_About this task_
The answer should be one number: how many lines in the records below contain the word "Oops".

─── Input ───

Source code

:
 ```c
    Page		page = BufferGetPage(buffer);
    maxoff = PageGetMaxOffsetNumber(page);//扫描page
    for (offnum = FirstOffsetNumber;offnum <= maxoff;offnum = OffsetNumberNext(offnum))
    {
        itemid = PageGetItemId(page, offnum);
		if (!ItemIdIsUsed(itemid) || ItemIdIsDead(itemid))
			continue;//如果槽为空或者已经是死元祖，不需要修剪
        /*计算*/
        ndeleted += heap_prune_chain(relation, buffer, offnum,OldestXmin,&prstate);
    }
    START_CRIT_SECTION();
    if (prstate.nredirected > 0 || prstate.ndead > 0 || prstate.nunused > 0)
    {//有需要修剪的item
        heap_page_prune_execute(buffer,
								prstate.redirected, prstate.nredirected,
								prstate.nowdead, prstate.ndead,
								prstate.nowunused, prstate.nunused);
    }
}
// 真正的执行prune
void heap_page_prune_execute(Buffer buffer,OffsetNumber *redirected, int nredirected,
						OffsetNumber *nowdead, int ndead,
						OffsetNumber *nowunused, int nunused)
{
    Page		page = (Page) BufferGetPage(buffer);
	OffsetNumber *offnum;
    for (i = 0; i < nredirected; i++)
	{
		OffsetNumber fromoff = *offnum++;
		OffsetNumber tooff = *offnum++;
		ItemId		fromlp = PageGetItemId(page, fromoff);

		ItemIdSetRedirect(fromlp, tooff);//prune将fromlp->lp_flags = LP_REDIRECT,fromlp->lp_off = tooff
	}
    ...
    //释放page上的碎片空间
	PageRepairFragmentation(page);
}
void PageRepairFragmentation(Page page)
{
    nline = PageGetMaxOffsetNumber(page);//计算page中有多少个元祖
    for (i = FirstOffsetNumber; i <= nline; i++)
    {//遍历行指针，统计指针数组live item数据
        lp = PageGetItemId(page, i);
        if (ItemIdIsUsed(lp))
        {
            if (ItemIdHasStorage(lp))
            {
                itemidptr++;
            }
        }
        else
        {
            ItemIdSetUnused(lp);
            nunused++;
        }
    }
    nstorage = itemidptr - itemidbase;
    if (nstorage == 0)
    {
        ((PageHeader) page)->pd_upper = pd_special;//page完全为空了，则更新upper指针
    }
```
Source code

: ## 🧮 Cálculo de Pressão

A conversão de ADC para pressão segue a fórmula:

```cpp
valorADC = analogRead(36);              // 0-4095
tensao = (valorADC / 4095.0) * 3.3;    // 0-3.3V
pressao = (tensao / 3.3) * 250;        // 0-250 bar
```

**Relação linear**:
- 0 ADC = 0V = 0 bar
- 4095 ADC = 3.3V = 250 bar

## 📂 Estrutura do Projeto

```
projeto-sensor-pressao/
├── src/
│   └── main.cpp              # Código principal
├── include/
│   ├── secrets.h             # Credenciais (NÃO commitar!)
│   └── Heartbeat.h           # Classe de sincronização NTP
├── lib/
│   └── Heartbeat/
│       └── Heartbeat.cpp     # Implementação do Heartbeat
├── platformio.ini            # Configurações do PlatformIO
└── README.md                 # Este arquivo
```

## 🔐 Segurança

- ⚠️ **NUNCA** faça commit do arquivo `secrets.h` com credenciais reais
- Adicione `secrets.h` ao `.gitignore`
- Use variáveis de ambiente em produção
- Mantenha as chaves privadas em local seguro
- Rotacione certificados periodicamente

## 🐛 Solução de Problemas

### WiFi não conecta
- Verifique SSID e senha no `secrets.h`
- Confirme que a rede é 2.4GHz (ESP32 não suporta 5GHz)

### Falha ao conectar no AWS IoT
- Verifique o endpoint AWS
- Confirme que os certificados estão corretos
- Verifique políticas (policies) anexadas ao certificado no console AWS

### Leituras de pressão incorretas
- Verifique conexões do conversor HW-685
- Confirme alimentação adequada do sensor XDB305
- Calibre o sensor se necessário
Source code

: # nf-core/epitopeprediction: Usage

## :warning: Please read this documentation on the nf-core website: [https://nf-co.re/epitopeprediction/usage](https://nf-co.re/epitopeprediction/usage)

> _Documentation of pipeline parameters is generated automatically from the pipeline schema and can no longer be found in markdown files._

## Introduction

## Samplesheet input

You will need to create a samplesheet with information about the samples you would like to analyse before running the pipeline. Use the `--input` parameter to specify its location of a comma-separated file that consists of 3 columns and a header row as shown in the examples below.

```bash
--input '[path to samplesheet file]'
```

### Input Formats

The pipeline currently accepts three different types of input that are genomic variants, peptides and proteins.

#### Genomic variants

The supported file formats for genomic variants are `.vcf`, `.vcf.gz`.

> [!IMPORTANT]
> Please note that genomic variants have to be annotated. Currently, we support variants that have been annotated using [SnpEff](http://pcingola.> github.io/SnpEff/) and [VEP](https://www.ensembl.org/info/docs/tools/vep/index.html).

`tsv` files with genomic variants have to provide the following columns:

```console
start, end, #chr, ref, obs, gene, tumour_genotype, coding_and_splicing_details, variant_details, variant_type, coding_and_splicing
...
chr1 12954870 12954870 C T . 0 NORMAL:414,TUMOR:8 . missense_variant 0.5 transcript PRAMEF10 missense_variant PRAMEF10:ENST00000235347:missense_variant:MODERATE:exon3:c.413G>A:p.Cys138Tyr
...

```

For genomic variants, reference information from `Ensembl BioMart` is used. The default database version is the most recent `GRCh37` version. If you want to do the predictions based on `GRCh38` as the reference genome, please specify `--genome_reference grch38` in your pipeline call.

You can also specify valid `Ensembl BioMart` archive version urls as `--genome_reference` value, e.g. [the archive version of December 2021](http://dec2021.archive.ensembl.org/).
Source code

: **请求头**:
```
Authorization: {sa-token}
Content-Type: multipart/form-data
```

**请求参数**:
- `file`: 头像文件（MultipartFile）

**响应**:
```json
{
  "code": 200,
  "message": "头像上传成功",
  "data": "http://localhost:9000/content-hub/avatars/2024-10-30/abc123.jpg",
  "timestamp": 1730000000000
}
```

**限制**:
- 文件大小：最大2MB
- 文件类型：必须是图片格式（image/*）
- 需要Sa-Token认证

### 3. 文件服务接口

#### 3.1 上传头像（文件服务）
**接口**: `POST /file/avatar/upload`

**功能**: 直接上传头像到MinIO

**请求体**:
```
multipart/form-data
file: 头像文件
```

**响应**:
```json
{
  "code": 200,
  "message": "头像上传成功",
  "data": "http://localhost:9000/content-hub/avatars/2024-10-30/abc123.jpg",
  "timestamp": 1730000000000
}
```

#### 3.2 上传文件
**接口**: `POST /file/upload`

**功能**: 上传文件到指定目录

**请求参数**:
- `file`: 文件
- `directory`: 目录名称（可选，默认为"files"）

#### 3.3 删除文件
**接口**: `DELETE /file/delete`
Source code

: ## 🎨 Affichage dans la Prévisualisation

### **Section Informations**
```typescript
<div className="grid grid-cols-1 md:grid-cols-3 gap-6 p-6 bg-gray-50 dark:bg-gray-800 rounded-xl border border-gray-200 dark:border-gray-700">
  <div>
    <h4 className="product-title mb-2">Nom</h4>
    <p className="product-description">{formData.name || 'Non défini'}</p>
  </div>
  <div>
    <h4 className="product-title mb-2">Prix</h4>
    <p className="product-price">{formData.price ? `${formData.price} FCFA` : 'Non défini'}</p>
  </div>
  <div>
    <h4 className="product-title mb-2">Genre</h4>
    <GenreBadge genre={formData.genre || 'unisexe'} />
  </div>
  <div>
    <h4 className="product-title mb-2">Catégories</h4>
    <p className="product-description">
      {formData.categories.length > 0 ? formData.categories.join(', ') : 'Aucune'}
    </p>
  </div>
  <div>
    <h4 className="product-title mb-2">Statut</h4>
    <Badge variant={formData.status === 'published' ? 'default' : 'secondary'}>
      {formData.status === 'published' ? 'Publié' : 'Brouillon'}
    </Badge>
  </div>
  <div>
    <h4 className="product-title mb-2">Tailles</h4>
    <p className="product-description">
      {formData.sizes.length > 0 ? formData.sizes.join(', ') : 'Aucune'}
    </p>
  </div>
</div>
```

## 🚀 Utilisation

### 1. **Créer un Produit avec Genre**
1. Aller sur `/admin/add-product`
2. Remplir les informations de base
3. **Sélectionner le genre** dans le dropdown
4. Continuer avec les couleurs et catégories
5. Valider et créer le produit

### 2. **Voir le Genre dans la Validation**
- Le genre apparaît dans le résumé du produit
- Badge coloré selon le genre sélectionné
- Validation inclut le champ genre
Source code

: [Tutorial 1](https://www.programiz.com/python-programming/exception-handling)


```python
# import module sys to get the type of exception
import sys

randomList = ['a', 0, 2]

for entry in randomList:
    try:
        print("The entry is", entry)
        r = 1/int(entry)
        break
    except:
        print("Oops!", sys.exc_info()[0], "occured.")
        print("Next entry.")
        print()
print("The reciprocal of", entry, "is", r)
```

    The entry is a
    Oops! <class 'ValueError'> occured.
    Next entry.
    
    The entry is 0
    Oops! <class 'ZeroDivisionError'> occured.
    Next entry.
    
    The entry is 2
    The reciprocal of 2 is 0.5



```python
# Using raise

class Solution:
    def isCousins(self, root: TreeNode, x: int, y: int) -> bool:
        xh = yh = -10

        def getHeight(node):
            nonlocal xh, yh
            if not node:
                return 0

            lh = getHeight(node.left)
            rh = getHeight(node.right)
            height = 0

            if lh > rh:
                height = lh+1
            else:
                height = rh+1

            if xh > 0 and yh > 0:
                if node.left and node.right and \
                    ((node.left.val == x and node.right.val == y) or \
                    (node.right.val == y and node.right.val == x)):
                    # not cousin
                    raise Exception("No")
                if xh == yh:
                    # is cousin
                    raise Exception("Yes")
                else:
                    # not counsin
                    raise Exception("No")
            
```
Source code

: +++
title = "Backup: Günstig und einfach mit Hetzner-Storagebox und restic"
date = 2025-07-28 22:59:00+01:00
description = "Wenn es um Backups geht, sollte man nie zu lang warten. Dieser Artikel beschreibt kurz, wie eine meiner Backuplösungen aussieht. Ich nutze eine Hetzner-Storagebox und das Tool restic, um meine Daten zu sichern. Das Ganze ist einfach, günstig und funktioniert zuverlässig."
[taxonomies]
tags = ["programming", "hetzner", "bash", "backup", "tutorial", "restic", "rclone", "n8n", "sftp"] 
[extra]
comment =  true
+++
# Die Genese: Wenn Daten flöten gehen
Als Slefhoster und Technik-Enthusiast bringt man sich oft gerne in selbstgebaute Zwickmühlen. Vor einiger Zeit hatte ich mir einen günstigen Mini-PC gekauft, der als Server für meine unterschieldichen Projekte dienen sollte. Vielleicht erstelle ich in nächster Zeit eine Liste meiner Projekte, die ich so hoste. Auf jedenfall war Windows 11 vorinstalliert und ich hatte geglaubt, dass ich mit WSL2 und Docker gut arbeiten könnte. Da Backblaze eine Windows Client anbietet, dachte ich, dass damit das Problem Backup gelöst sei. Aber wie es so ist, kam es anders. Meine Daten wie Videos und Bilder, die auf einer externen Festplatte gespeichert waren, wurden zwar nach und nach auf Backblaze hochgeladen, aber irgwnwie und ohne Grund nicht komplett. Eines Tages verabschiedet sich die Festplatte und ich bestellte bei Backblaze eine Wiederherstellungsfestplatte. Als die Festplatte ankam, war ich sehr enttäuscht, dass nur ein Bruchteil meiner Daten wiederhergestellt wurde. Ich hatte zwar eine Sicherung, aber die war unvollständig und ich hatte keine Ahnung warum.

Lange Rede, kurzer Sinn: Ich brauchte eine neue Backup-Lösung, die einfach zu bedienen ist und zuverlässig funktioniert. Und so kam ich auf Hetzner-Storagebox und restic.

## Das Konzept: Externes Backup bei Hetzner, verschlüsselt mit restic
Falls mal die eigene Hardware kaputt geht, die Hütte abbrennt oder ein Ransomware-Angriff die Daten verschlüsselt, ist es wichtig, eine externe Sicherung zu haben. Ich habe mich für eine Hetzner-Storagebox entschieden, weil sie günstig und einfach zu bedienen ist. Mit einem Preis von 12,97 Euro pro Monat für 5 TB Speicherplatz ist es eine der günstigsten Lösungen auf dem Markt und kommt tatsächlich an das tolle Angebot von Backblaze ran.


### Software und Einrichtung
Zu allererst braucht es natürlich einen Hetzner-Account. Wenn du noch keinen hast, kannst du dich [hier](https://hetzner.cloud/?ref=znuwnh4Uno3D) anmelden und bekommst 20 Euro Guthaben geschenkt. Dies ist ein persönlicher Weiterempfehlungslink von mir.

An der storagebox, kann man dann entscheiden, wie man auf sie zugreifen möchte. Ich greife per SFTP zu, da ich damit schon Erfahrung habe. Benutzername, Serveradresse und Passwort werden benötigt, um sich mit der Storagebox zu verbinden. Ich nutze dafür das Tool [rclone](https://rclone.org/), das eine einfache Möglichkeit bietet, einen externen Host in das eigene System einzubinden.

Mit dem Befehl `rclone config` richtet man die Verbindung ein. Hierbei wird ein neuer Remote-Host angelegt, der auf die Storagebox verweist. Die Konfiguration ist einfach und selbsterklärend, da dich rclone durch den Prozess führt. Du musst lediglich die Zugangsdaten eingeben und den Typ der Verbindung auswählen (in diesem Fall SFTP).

───

_Reply_
3